1936年8月,スワジランドのロイヤル・クラール,つまり王宮でのことです。ロバート・ニズベットとジョージ・ニズベットがサウンドカーから,音楽と録音されたJ・F・ラザフォード兄弟の講演を流すと,王ソブーザ2世はとても喜びました。ジョージはこう述べています。「大変困ったことに,王は録音再生機とレコード,そして王国の音信の拡声器を購入したいと言われました」。
ロバートが申し訳なさそうに,これはお売りできません,と言うと,王はその理由を聞いてきました。そこでロバートは,わたしたちの物ではないからです,と答えました。すると,王は,それがだれの所有物なのかを知りたがりました。
「これらは別の王の持ち物です」と言うと,その王とはだれかと尋ねられました。ロバートは答えました。「イエス・キリスト,神の王国の王です」。

*問題:* 抜粋の中で、ロバートは録音再生機などを売れない理由を王にどう答えましたか。 データはこの作業には関係しません。

*データセット:*
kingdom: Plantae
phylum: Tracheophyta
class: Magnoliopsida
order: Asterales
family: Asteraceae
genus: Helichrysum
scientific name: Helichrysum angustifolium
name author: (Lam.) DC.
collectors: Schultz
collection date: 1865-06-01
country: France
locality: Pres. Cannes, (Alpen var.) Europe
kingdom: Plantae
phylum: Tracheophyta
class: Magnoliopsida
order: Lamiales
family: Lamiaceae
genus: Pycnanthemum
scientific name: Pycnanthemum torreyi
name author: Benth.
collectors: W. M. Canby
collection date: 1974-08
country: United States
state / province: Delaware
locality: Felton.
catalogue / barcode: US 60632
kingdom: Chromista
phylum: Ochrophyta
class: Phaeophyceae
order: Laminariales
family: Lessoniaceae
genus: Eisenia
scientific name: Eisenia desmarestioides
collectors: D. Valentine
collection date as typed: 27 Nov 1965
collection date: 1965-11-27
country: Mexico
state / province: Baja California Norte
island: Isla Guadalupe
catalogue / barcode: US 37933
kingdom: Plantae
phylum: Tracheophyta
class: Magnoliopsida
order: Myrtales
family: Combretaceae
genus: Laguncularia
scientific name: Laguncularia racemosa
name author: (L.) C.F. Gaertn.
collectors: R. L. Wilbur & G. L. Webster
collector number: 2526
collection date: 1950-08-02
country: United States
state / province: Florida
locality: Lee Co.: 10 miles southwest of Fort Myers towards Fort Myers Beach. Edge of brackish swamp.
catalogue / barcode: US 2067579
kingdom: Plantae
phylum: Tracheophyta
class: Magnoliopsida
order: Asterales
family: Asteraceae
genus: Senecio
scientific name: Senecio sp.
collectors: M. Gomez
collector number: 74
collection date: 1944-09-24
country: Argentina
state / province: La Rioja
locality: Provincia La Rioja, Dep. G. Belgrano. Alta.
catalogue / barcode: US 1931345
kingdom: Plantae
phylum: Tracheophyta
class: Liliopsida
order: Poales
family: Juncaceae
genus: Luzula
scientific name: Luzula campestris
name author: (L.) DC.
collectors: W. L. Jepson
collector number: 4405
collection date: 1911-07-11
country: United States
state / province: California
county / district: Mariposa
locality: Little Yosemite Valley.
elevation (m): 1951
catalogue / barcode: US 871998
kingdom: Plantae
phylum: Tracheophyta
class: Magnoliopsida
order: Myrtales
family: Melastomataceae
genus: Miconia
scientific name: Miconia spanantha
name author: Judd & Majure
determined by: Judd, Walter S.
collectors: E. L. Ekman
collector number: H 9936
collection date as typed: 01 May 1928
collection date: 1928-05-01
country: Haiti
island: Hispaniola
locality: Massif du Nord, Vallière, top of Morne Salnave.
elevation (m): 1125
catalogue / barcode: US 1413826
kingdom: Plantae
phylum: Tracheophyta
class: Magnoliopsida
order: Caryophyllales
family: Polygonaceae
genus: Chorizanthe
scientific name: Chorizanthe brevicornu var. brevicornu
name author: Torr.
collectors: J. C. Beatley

*解答:* わたしたちの物ではないからです、と答えました。